*Source passage*.
Two Myanmar short films will be premiered in India at the Asian Women’s Film Festival this year, the event’s organiser said.
The International Association of Women and Radio and Television (IAWRT), a global organisation formed by professional women working in electronic and allied media, said this year’s edition of the festival will feature “Bamboo Grove” and “My Grandfather’s House” by two female directors from Myanmar.
Bamboo Grove will be screened at the Kamldadevi Complex in IIC Auditorium Theatre in New Delhi on March 6, while My Grandfather’s House will be premiered on March 7 at the same venue.
Bamboo Grove, directed by Khin Khin Hsu, follows a native young city doctor’s first job out of medical school is a posting to a rural Kayin community in the Delta. Visiting his patients by boat, the doctor comes into the conflict with traditional Kayin ideas about medicine in the form of U Kee Yo, an old man determined to remain in his beloved bamboo grove. The story is inspired by the film’s screenwriter Aung Min’s own experience as a doctor amongst the Kayin people in the Ayeyarwaddy Delta.
The 19-minute short fiction was featured in the Lifescapes Film Festival in Chang Mai, Thailand, in 2012 and won the first prize in the Singapore-Myanmar Film Festival in Singapore last year. Khin Khin Su was also featured in Interfilm: International Short Film Festival, Weitblick Süd Ostasien section, Berlin, Germany in 2011.
Khin Khin Hsu trained as cinematographer during the 2009 Yangon Film School (YFS) Beginners’ Workshop and proved herself to be a talented and sensitive editor on various YFS projects in 2010 including the warmly observational “Thursday’s Child.” Her father is the well-known Burmese editor U Ohn Maung. She was also the cinematographer for 2010 Myanmar short film “Hey, Girl!”

*List of tasks*.
• 1. In the article about the two Myanmar short films at the Asian Women's Film Festival, on what date will "My Grandfather's House" be premiered?
• 2. Resume the article about the two Myanmar short films at the Asian Women's Film Festival, picking up right after its last sentence.

*Recorded data*.
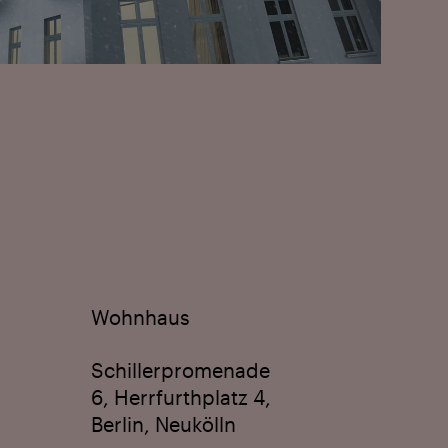
Wohnhaus
Schiller­promenade
6, Herrfurthplatz 4,
Berlin, Neukölln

*Responses in order*.
• 1. March 7

• 2.
My Grandfather’s House, directed by Shunn Lei Swe Yee, is a 14-minute documentary where Thakin Htein Win’s granddaughter reminisces about the old wooden house where she grew up – a house which was once a meeting place for some of the architects of Burma’s independence movement, in which her grandfather played a pivotal role.
Last year, Shunn Lei Swe Yee was featured in Singapore Myanmar Film Festival in Seoul, South Korea; Myanmar Film Festival in Los Angeles, USA; Singapore Indie DOC Festival in Singapore; and Wathann Film Fest#3 in Yangon.
Born of a Burmese publisher father and a Shan mother, young English graduate Shunn Lei Swe Yee has been active in a number of youth and development networks. A passionate feminist and co-founder of the Rainfall Gender Study Group, she claims that one of the reasons she joined Yangon Film School was to learn how to make films that will give a stronger voice to women in Myanmar.